Hellman took what opportunity he was offered and ran fast, making sure to bring some of favorite talent along for the ride. We have Hellman, in part, to thank for some of Nicholson’s finest writing and performances, as well as for providing a showcase for the riveting talents of the late, great character actor Warren Oates. Oates was undoubtedly one of the finest of the era, still waters that ran impossibly deep. Hellman recognized Oates’ unique magic and framed it gracefully, allowing Oates, with his haggard hangdog face and ragged voice, to inhabit his characters completely, lingering on those unforgettable features with an unbridled curiosity. Oates starred in some of Hellman’s most defiantly unconventional work, including what is arguably his masterpiece, 1971’s Two Lane Blacktop.
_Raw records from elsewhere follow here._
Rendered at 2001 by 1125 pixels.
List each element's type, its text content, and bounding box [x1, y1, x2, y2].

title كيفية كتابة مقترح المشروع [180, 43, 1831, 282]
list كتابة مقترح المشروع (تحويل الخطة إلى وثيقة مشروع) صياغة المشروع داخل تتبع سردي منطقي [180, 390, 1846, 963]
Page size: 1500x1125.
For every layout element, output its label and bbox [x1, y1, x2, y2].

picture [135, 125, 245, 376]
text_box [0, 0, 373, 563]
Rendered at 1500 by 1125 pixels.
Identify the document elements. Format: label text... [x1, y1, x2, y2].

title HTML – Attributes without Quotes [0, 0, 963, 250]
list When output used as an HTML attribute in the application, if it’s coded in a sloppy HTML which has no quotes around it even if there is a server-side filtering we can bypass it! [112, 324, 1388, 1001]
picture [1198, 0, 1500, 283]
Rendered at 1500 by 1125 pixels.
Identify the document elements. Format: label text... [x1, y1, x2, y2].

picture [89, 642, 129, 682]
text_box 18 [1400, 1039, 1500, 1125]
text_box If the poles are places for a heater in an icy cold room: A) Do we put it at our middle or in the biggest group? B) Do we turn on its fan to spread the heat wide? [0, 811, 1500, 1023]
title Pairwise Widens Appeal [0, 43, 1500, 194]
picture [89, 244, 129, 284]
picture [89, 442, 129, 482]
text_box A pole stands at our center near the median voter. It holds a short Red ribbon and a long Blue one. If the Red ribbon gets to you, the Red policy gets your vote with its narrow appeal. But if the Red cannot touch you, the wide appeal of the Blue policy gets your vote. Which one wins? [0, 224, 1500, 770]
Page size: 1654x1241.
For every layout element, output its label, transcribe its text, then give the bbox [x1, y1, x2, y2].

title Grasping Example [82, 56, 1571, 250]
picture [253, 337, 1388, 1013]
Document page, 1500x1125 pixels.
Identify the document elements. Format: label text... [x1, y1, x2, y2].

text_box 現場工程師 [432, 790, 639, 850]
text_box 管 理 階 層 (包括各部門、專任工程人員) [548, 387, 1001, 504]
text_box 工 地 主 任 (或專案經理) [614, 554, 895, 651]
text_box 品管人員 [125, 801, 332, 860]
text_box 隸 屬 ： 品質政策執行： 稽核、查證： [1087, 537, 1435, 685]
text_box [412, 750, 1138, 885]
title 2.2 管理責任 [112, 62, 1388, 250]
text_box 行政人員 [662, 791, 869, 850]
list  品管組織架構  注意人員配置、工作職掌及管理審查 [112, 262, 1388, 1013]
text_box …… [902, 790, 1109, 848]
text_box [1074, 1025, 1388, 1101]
A road movie with minimal dialogue, Two Lane is the story of a race across America between two good-looking hippie kids (balladeer James Taylor and The Beach Boys’ Dennis Wilson) and a life-worn middle-ager played with aplomb by Oates. Exploring the generation gap with a subtle and stubbornly unromantic eye, Hellman created one of the most fascinating reflections of the times, with Oates adding grit and spine to the film’s pop star casting. In later work, such as the Western, China 9, Liberty 7 and the brutal drama, Cockfighter, Hellman would explore an evolving masculinity, with Oates serving as his personification of gender complexity.
Since the Seventies, Hellman has continued to maintain a hard won individuality, a tougher than nails defiance of Hollywood expectation, most notably in his executive producer capacity for Tarantino’s Reservoir Dogs debut. He is currently working on several new projects, including a horror film, a Western and a supernatural thriller. He’ll also be honored guest at several international retrospectives of his life’s work.
“It’s been a real pain in the ass sometimes,” admits Hellman on getting his films made, “but you keep going, even when you know how hard it can be. You keep going, because, let’s face it, there’s nothing else like it.”